Convert the lines of all the records below into a numbered list, omitting any blank lines. Leave the pictures out of the answer.

**Stored rows**:

start

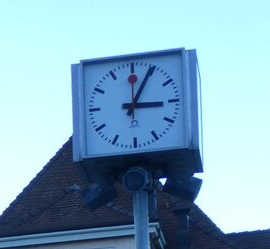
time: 3:04
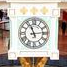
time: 11:13
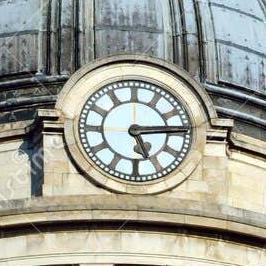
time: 5:14
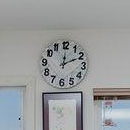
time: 12:10
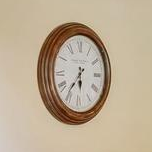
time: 5:36
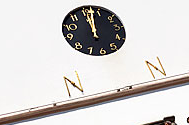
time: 12:02
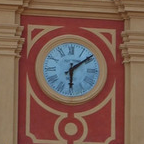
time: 6:08
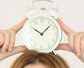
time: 10:07
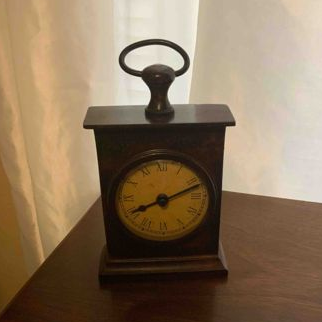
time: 8:11
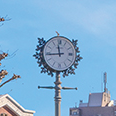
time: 11:44
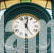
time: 5:01
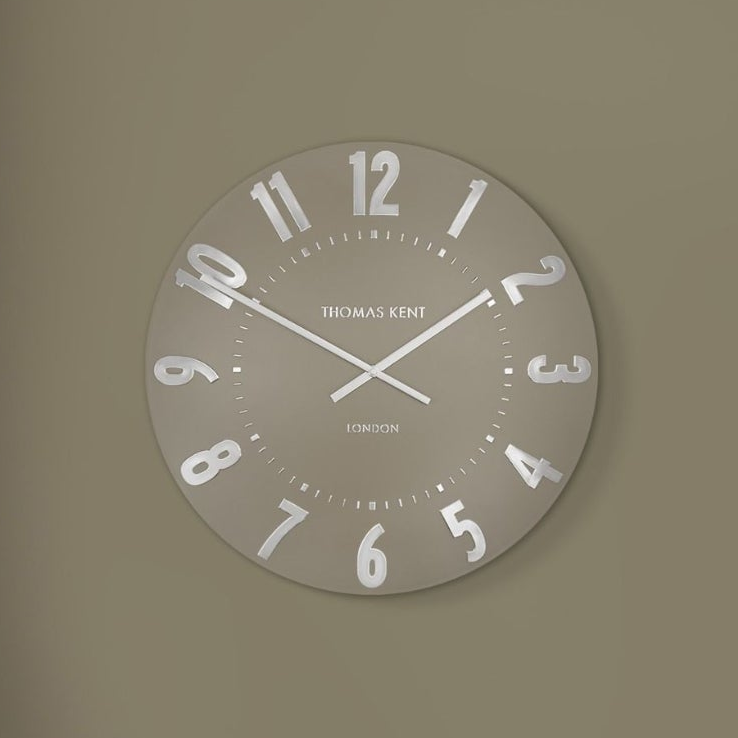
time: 1:50
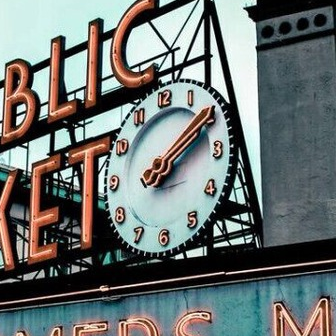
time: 2:09
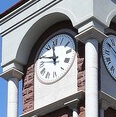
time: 11:48
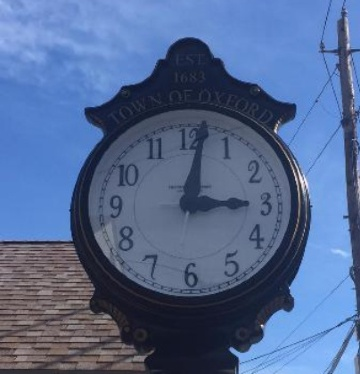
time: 3:01
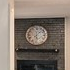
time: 6:07
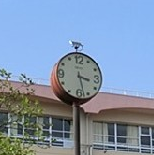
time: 3:27
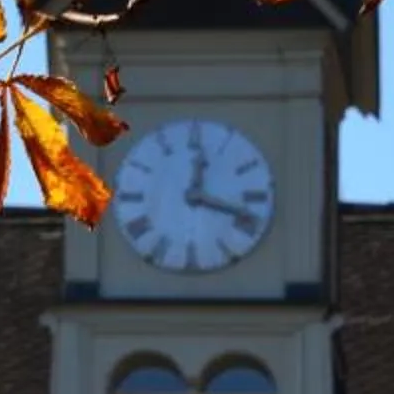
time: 12:18
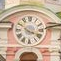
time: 3:50
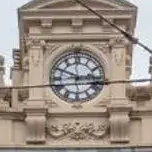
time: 2:49
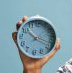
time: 10:17
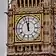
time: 11:57
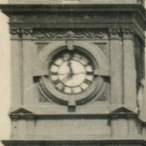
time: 11:37
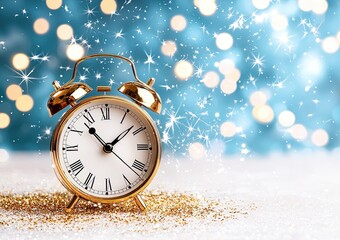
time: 1:53
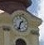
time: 1:32
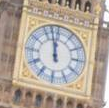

end

**Exercise response**:
1. time: 3:04
2. time: 11:13
3. time: 5:14
4. time: 12:10
5. time: 5:36
6. time: 12:02
7. time: 6:08
8. time: 10:07
9. time: 8:11
10. time: 11:44
11. time: 5:01
12. time: 1:50
13. time: 2:09
14. time: 11:48
15. time: 3:01
16. time: 6:07
17. time: 3:27
18. time: 12:18
19. time: 3:50
20. time: 2:49
21. time: 10:17
22. time: 11:57
23. time: 11:37
24. time: 1:53
25. time: 1:32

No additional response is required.